(DATA FOR THIS TASK begins)

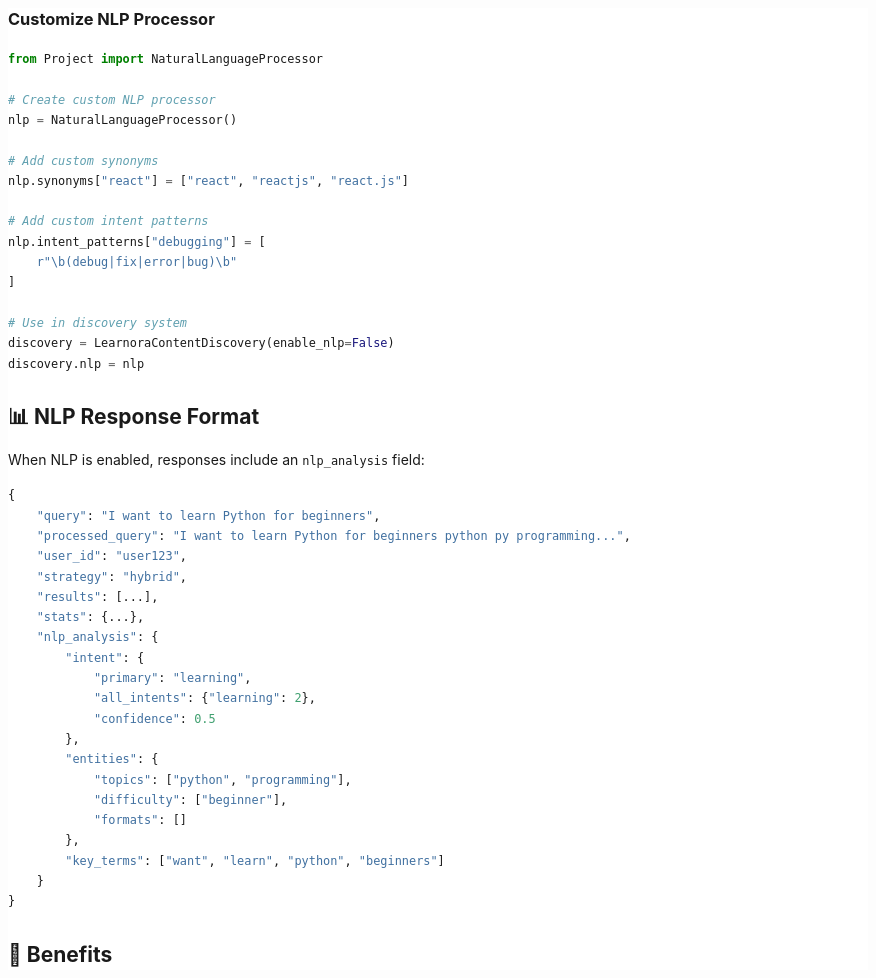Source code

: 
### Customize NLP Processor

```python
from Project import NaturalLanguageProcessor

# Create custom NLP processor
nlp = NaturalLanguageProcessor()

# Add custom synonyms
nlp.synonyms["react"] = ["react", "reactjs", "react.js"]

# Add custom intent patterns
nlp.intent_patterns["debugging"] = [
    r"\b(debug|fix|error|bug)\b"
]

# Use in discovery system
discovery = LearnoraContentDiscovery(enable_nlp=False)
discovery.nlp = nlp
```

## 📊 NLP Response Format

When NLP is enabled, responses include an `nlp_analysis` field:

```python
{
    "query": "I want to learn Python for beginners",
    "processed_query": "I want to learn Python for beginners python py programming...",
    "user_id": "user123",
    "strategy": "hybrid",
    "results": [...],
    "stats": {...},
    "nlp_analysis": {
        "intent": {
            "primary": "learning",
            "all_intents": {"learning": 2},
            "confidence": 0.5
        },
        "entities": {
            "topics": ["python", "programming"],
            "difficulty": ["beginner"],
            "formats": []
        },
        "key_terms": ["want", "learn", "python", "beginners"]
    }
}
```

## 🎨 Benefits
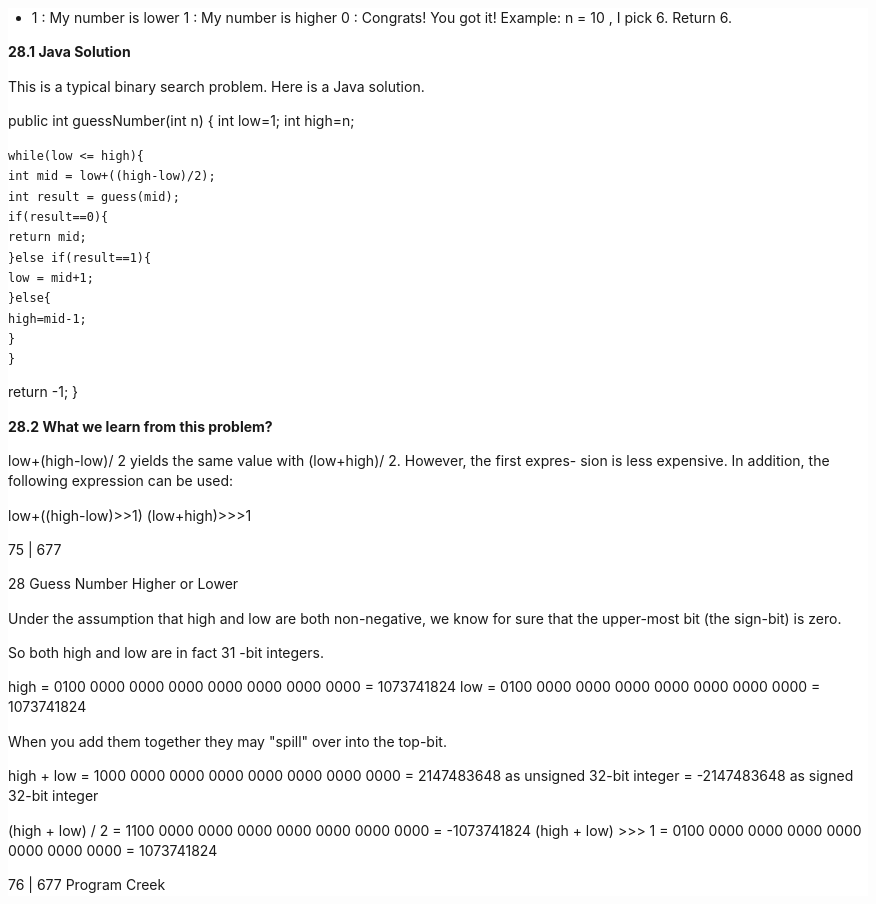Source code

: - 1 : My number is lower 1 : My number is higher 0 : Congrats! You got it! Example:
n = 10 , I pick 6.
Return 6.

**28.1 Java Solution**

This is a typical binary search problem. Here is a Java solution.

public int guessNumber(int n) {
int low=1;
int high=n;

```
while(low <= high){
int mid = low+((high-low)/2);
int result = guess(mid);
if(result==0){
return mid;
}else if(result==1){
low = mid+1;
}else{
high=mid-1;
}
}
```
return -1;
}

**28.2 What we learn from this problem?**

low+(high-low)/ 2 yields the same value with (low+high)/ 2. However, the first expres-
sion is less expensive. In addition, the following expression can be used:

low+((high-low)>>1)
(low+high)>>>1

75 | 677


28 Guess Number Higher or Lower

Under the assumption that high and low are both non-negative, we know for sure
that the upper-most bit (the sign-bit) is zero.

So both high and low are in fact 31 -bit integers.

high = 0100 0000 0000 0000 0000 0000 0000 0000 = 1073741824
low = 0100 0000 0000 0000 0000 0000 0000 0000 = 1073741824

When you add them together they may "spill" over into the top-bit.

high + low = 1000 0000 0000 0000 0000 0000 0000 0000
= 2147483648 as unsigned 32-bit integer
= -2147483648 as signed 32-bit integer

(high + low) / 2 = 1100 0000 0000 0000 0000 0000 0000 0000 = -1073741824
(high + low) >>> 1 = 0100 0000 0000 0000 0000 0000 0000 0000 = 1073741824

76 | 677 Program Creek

(DATA FOR THIS TASK ends)

What is needed is an exact printout of every record above, with the pictures left out.

Source code

: 
### Customize NLP Processor

```python
from Project import NaturalLanguageProcessor

# Create custom NLP processor
nlp = NaturalLanguageProcessor()

# Add custom synonyms
nlp.synonyms["react"] = ["react", "reactjs", "react.js"]

# Add custom intent patterns
nlp.intent_patterns["debugging"] = [
    r"\b(debug|fix|error|bug)\b"
]

# Use in discovery system
discovery = LearnoraContentDiscovery(enable_nlp=False)
discovery.nlp = nlp
```

## 📊 NLP Response Format

When NLP is enabled, responses include an `nlp_analysis` field:

```python
{
    "query": "I want to learn Python for beginners",
    "processed_query": "I want to learn Python for beginners python py programming...",
    "user_id": "user123",
    "strategy": "hybrid",
    "results": [...],
    "stats": {...},
    "nlp_analysis": {
        "intent": {
            "primary": "learning",
            "all_intents": {"learning": 2},
            "confidence": 0.5
        },
        "entities": {
            "topics": ["python", "programming"],
            "difficulty": ["beginner"],
            "formats": []
        },
        "key_terms": ["want", "learn", "python", "beginners"]
    }
}
```

## 🎨 Benefits
Source code

: - 1 : My number is lower 1 : My number is higher 0 : Congrats! You got it! Example:
n = 10 , I pick 6.
Return 6.

**28.1 Java Solution**

This is a typical binary search problem. Here is a Java solution.

public int guessNumber(int n) {
int low=1;
int high=n;

```
while(low <= high){
int mid = low+((high-low)/2);
int result = guess(mid);
if(result==0){
return mid;
}else if(result==1){
low = mid+1;
}else{
high=mid-1;
}
}
```
return -1;
}

**28.2 What we learn from this problem?**

low+(high-low)/ 2 yields the same value with (low+high)/ 2. However, the first expres-
sion is less expensive. In addition, the following expression can be used:

low+((high-low)>>1)
(low+high)>>>1

75 | 677


28 Guess Number Higher or Lower

Under the assumption that high and low are both non-negative, we know for sure
that the upper-most bit (the sign-bit) is zero.

So both high and low are in fact 31 -bit integers.

high = 0100 0000 0000 0000 0000 0000 0000 0000 = 1073741824
low = 0100 0000 0000 0000 0000 0000 0000 0000 = 1073741824

When you add them together they may "spill" over into the top-bit.

high + low = 1000 0000 0000 0000 0000 0000 0000 0000
= 2147483648 as unsigned 32-bit integer
= -2147483648 as signed 32-bit integer

(high + low) / 2 = 1100 0000 0000 0000 0000 0000 0000 0000 = -1073741824
(high + low) >>> 1 = 0100 0000 0000 0000 0000 0000 0000 0000 = 1073741824

76 | 677 Program Creek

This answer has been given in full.